Severely burned patients in Fort Worth may soon no longer need to be rushed across county lines for lifesaving care. Hospital leaders and regional emergency officials are lining up behind a plan that could keep the most critical burn cases in the city, depending on a key verification and an upcoming local board vote.
According to the Fort Worth Report, Texas Health Harris Methodist Hospital Fort Worth would be able to receive severe burn patients from emergency service personnel once the American Burn Association confirms the hospital’s verification to the Medical Control Advisory Board. If that happens and the board signs off, Fort Worth EMS field triage rules would be updated so some major burn patients could be taken to the Fort Worth hospital instead of being sent out of Tarrant County.
Board members have already started hashing out the details. They discussed changing the destination criteria at a March 26 meeting, and the Medical Control Advisory Board will still have to vote before any protocols change, Fort Worth Report notes. Jeffrey Jarvis, Fort Worth’s chief medical officer and chair of the advisory board, told the outlet, "It's going to be a huge benefit for us to be able to keep our patients in Fort Worth." An emergency-medicine expert on the board, Dr. Brian Miller, added, "Those are the thresholds we take."

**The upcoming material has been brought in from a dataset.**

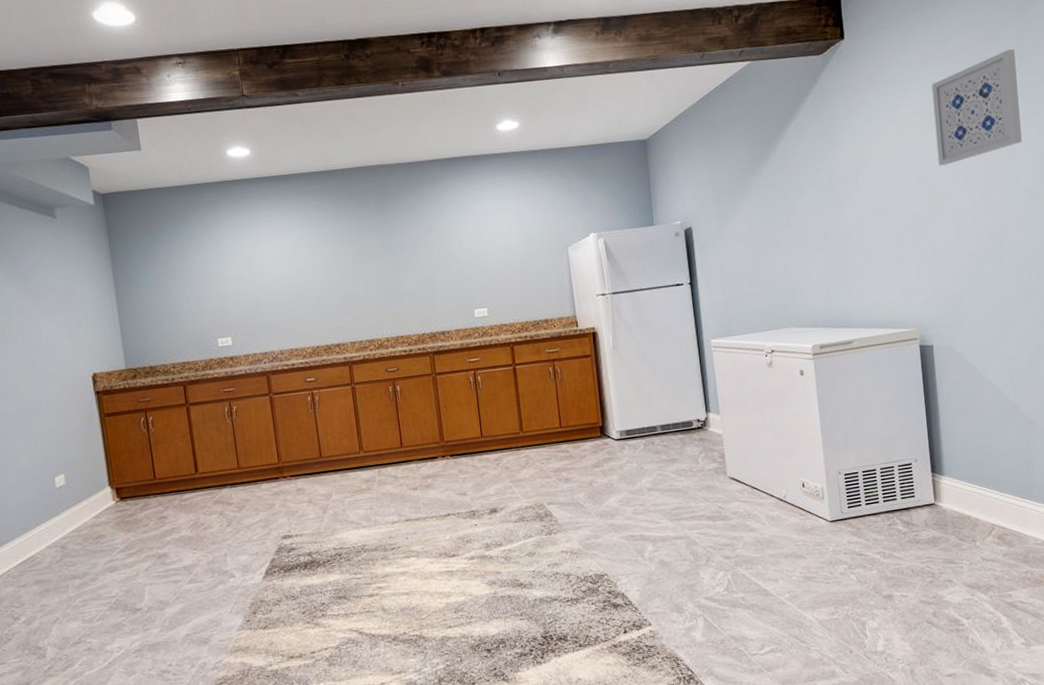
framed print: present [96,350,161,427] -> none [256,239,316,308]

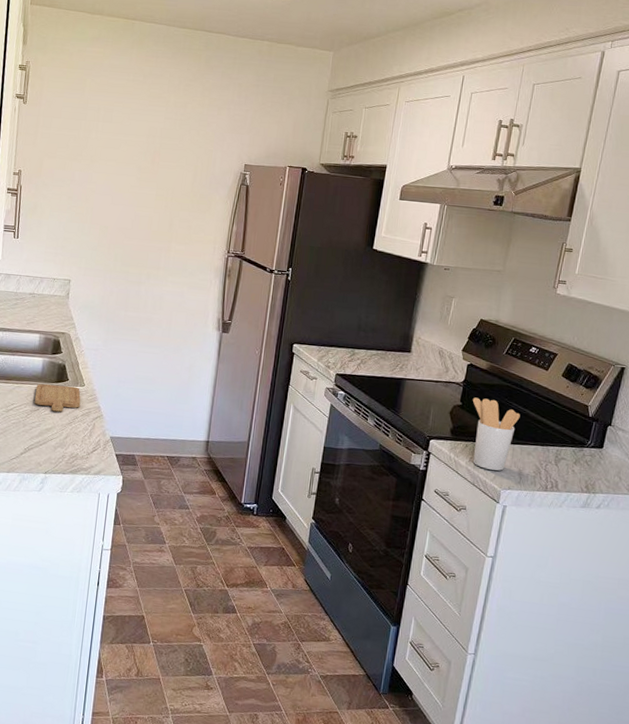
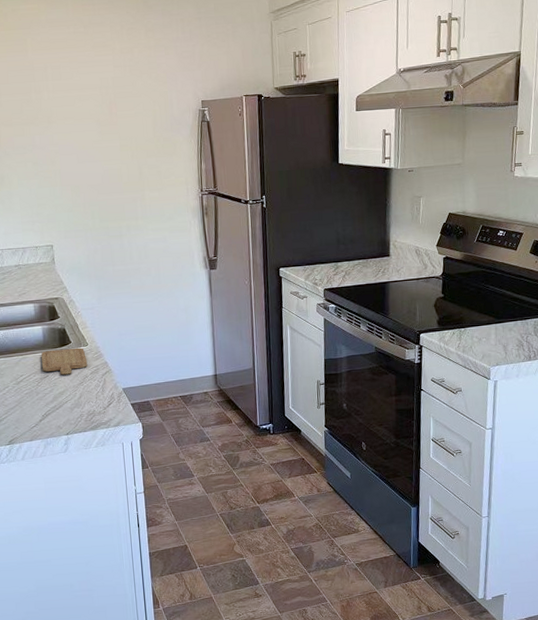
utensil holder: present [472,397,520,471] -> none [452,286,498,351]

What Verification Would Mean for Fort Worth
Texas Health Fort Worth has been quietly building out a burn program inside its Level I trauma center as part of its push for American Burn Association verification, adding staff and resources it says are meant to bolster both trauma and burn care. In a Texas Health Fort Worth news release, the hospital reported that it was recently redesignated a Comprehensive Level I Trauma Facility and has expanded emergency resources that leadership says will support higher-acuity patients.
Where Patients Go Now
Right now, the most serious burn victims from Tarrant County are typically transported to already verified burn centers in North Texas, most often the Parkland Burn Center in Dallas and the Burn & Reconstructive Center of Texas at Medical City Plano. Parkland Health operates a long-established ABA-verified burn program, and Community Impact reported that Medical City Plano earned its verification in 2025, making both hospitals key referral destinations for the region.
Evidence and Next Steps
Verification is granted only after an external review confirms that a center has the staff, infrastructure and case volume to handle complex burn care. It can also strengthen a hospital’s ability to draw specialized clinicians and referrals. Research comparing verified and nonverified centers has found fewer infection complications and shorter hospital stays at specialized burn centers, and national guidance from the Journal of Burn Care & Research and the American College of Surgeons outlines referral criteria and verification standards.
The upcoming vote of the Medical Control Advisory Board will determine whether ambulances can start routing some severe burn patients to Fort Worth, a shift that hospital leaders say could cut transfer times and keep families closer during critical care. For now, officials and EMS leaders are watching the board’s next moves as the hospital works through the formal verification process.